Какими подругами наградила нас судьба! Я вспомнил, как на одном из первых допросов рыжий, шепелявый следователь сказал мне: «Вот шукин шын, не только нас – жену обмануть шумел, к Ежову добралась – жаявление вшунула. Вот режолюция ражобраться – штошь ражберёмся». Как кипятком меня тогда обожгло – значит, на воле дорогая моя, дерётся за меня, к Ежову добралась с заявлением. Какая ты у меня сильная, хорошая, милая моя, а сколько я тебе доставил горя, и всё-таки сколько горькой радости доставил мне этот шепелявый...

У самых дверей больничной камеры печка образовывала нишу. В этой нише лежал машинист Заличевский. Положение его было тяжёлое. Привезли его полупарализованным. Вызывать его не вызывали, зачем его привезли? Так он лежал. Доктор Левина делала всё, что могла, а могла она очень мало. А он угасал. Каждый день он спрашивал её: «Когда же меня отвезут домой?» – Она разводила руками, но однажды, пожалев его, сказала ему: «Вот когда, – она указала на цементный пол возле койки, – когда сюда заглянет солнышко, мы вас отправим домой.» – И, странное дело, он успокоился.
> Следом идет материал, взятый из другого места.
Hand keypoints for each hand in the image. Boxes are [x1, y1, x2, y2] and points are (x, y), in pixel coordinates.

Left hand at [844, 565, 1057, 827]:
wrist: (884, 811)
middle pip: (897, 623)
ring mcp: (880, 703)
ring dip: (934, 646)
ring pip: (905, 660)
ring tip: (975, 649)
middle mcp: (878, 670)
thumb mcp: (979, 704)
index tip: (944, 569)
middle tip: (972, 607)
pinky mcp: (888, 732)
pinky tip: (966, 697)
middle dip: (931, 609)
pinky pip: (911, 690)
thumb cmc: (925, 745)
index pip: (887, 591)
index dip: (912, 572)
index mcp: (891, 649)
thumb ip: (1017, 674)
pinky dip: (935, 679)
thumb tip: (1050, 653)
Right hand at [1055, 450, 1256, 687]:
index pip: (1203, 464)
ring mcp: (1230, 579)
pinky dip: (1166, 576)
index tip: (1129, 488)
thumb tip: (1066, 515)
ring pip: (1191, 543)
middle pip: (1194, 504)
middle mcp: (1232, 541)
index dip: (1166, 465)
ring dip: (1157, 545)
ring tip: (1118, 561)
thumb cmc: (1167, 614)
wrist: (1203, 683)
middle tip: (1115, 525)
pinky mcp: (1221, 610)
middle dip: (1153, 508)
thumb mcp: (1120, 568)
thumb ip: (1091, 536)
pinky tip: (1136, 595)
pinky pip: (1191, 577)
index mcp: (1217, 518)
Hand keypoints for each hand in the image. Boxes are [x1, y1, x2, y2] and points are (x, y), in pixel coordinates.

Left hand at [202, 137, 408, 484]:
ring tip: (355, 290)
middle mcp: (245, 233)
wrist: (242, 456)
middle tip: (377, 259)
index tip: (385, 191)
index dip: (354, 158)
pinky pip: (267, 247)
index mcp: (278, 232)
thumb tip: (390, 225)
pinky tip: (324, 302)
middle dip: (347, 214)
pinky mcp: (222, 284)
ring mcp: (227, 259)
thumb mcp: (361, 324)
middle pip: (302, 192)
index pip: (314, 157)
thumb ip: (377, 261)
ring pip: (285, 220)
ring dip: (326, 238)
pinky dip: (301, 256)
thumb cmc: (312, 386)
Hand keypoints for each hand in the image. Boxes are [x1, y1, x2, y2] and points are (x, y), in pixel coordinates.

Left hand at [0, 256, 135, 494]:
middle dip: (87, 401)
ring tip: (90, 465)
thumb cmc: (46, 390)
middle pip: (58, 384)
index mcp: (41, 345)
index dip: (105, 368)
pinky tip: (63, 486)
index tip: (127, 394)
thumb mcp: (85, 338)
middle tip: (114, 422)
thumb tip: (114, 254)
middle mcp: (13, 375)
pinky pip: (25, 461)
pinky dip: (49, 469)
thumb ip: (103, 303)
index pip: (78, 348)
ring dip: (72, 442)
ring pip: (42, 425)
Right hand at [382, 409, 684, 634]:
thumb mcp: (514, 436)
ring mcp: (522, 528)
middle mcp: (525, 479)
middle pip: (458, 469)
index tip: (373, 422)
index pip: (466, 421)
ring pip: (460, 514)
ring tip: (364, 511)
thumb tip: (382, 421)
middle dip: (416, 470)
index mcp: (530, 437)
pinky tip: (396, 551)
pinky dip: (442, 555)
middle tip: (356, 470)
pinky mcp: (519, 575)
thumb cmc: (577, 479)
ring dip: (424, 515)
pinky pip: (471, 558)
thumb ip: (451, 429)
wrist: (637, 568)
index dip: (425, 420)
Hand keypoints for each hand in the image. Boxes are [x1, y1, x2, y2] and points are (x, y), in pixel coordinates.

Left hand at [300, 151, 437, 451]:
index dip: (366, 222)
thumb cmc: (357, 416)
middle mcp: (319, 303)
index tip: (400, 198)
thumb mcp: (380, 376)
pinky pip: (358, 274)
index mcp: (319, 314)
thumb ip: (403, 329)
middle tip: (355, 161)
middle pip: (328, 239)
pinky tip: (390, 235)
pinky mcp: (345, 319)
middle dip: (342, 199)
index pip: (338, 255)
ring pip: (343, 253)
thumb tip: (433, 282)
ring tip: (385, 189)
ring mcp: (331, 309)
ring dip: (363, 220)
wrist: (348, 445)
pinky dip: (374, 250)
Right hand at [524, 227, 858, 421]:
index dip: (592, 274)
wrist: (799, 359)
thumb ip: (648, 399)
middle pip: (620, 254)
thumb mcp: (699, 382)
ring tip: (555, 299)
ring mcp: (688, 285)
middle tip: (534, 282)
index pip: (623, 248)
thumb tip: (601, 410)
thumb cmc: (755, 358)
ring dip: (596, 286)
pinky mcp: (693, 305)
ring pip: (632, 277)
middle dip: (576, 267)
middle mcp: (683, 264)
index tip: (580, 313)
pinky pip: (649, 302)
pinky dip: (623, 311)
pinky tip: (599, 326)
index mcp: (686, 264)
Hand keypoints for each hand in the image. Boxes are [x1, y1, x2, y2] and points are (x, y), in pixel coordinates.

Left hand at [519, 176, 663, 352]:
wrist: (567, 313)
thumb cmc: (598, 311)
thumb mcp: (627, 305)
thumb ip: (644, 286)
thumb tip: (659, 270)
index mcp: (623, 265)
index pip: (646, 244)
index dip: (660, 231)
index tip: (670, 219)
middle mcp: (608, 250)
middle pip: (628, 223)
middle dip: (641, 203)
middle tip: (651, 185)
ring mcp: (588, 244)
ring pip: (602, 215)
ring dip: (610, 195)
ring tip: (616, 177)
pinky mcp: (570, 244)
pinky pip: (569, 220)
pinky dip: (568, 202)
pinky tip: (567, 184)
Природа жила своей жизнью, прошёл апрель и на дворе царствовал зелёный, пленительный май, светлый май. Солнечные лучики из тех, что посмелее, пытались пробраться сквозь узкую полоску, отделявшую стену от козырька, и пробиться в эту подвальную конуру, к этим истосковавшимся по солнцу людям... И нескольким это удалось, они прорвались и заиграли у койки Заличевского.

– Солнышко! Солнышко! – счастливый закричал он.Все его надежды были связаны с солнышком... – Солнышко! – и потянулся руками, туловищем, потянулся... и, не удержавшись, упал головой на этот солнечный лучик, на цементный пол. К нему не успели подбежать. Он тяжело ударился виском ...и без звука застыл... Двенадцать человек ахнуло... Двенадцать сердец рвануло болью. Кто мог устремился к нему, к этому человеку. Нет, уже не ЧЕЛОВЕКУ. Он лежал тихий, успокоенный, изо рта текла тёмная пенистая струйка. Все затихли и в эту минуту в камеру, как всегда громко шепча, вбежал Дивин. «Заличевский, домой! Заличевский, домой!» – Кричал он, держа в руках какую–то бумажку. – «Заличевский, домой! В городскую больницу!» – И вдруг он увидел наши лица, замолк, посмотрел на койку Заличевского, на пол, нагнулся, потрогал руку, приложился ухом к сердцу... – «Уже, уже дома!» – истерически закричал он и убежал...


* * *


Я.Дробинский «Хроника одного следствия /август 1937 - декабрь 1939 гг/», отрывок из книги.